The doors opened on Thursday evening at 253 Hoxton Street for the 18th edition of the London Contemporary Art Fair. No taxpayer money, no government curators, just a commercial outfit putting on a show that runs until 23 July.
Organised by ITSLIQUID Group in partnership with YMX Arts, the event sticks to a simple model. Artists submit work, selected pieces go up, visitors turn up. Entry is free once you register. Exhibition hours from Friday are straightforward: Tuesday to Saturday, 11am to 5pm. The opening itself kicked off at 6pm on 10 July and needed an RSVP.
This is how a good chunk of London's art scene actually functions. Private initiative fills the gaps left by public institutions that often chase the same narrow set of themes. Here the focus sits on the fluid evolution of identities, the overlap between personality and architecture, digital spaces, hybrid cultural landscapes, and the messy territory where personal desires, needs and fears drive change. That leaves room for genuine variety instead of the homogenised output you see when activist gatekeepers set the terms.
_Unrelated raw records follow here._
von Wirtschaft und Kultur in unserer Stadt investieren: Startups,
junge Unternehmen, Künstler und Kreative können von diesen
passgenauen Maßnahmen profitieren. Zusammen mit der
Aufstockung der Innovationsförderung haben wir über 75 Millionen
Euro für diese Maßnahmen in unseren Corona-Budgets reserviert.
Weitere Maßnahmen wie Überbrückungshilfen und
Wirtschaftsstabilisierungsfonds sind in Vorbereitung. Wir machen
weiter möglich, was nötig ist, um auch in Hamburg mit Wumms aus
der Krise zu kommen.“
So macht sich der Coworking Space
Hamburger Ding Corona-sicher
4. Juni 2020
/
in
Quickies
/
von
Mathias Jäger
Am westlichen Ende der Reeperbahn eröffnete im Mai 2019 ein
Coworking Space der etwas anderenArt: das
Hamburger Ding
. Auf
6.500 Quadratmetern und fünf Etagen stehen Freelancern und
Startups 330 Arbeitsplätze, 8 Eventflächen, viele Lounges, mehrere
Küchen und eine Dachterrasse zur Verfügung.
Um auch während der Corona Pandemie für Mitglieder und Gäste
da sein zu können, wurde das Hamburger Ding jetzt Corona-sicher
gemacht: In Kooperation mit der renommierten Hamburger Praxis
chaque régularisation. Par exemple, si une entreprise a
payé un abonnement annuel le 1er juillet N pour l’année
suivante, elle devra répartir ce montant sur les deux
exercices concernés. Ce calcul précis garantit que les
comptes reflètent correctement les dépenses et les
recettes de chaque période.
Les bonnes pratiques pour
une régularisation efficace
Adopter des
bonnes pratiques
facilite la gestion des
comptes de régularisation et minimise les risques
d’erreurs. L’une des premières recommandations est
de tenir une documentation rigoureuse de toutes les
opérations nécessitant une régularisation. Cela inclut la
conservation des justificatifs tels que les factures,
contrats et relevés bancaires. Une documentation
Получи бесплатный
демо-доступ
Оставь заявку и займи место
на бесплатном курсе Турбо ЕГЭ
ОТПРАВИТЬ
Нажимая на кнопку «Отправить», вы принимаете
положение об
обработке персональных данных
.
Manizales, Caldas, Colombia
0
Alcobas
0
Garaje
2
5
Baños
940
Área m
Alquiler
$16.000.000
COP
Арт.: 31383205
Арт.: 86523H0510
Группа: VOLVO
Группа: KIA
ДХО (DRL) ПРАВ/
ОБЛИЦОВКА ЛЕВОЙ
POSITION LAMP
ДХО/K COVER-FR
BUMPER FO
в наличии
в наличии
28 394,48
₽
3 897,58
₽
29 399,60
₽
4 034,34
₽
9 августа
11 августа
A commercial platform that works
ITSLIQUID Group has been at this since 2001, founded by curator Luca Curci. The format is open to painters, sculptors, photographers, video artists, performers, architects and designers. Submissions allow unlimited works across media. They even handle the practical side: shipping, customs, installation, promotion. It is enterprise doing what it does best, sustaining Britain's reputation as a global art hub through open exchange rather than curated conformity.
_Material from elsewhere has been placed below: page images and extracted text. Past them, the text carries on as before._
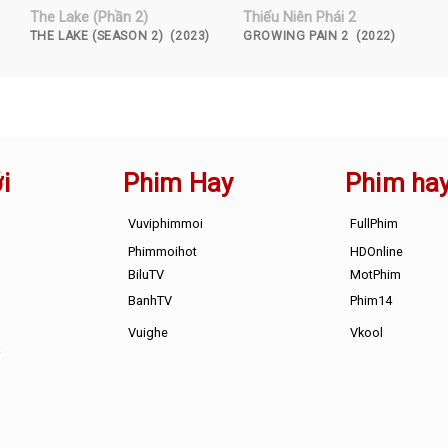
The Lake (Phần 2)
Thiếu Niên Phái 2
THE LAKE (SEASON 2) (2023)
GROWING PAIN 2 (2022)
i
Phim Hay
Phim ha
Vuviphimmoi
FullPhim
Phimmoihot
HDOnline
BiluTV
MotPhim
BanhTV
Phim14
Vuighe
Vkool
s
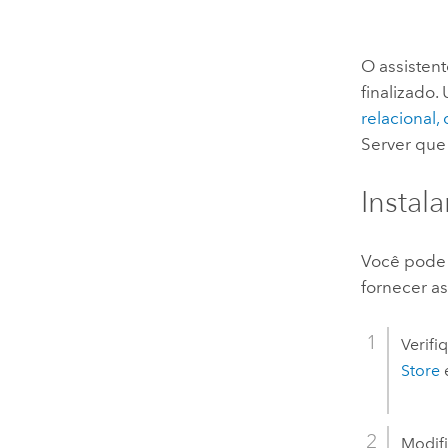
O assisten
finalizado.
relacional
Server
que 
Instal
Você pode s
fornecer as
Verifi
Store
e
Modif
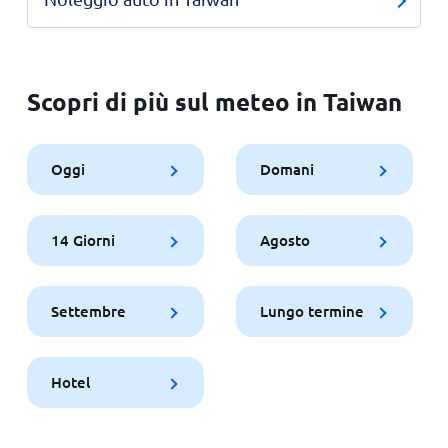
Scopri di più sul meteo in Taiwan
Oggi
Domani
14 Giorni
Agosto
Settembre
Lungo termine
Hotel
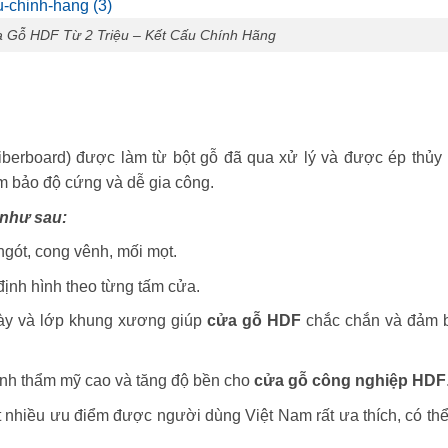
 Gỗ HDF Từ 2 Triệu – Kết Cấu Chính Hãng
iberboard) được làm từ bột gỗ đã qua xử lý và được ép thủy 
ảm bảo độ cứng và dễ gia công.
 như sau:
ngót, cong vênh, mối mọt.
ịnh hình theo từng tấm cửa.
này và lớp khung xương giúp
cửa gỗ HDF
chắc chắn và đảm 
nh thẩm mỹ cao và tăng độ bền cho
cửa gỗ công nghiệp HDF
t nhiều ưu điểm được người dùng Việt Nam rất ưa thích, có thể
The call for this edition closed on 31 July, which tells you the organisers keep multiple cycles running through the year at the same ELEMENTS Contemporary Art Space. Previous editions this spring drew their own crowds. This one follows the same pattern: no drama, no cancellations, just the schedule delivered.
That matters. While some parts of the art world tie themselves in knots over approved messages, events like this let artists from different countries present what they actually make. The result feels closer to real cultural vitality than another publicly funded show hammering the same progressive talking points. Free enterprise, open registration, international participation. Simple ingredients that keep London relevant.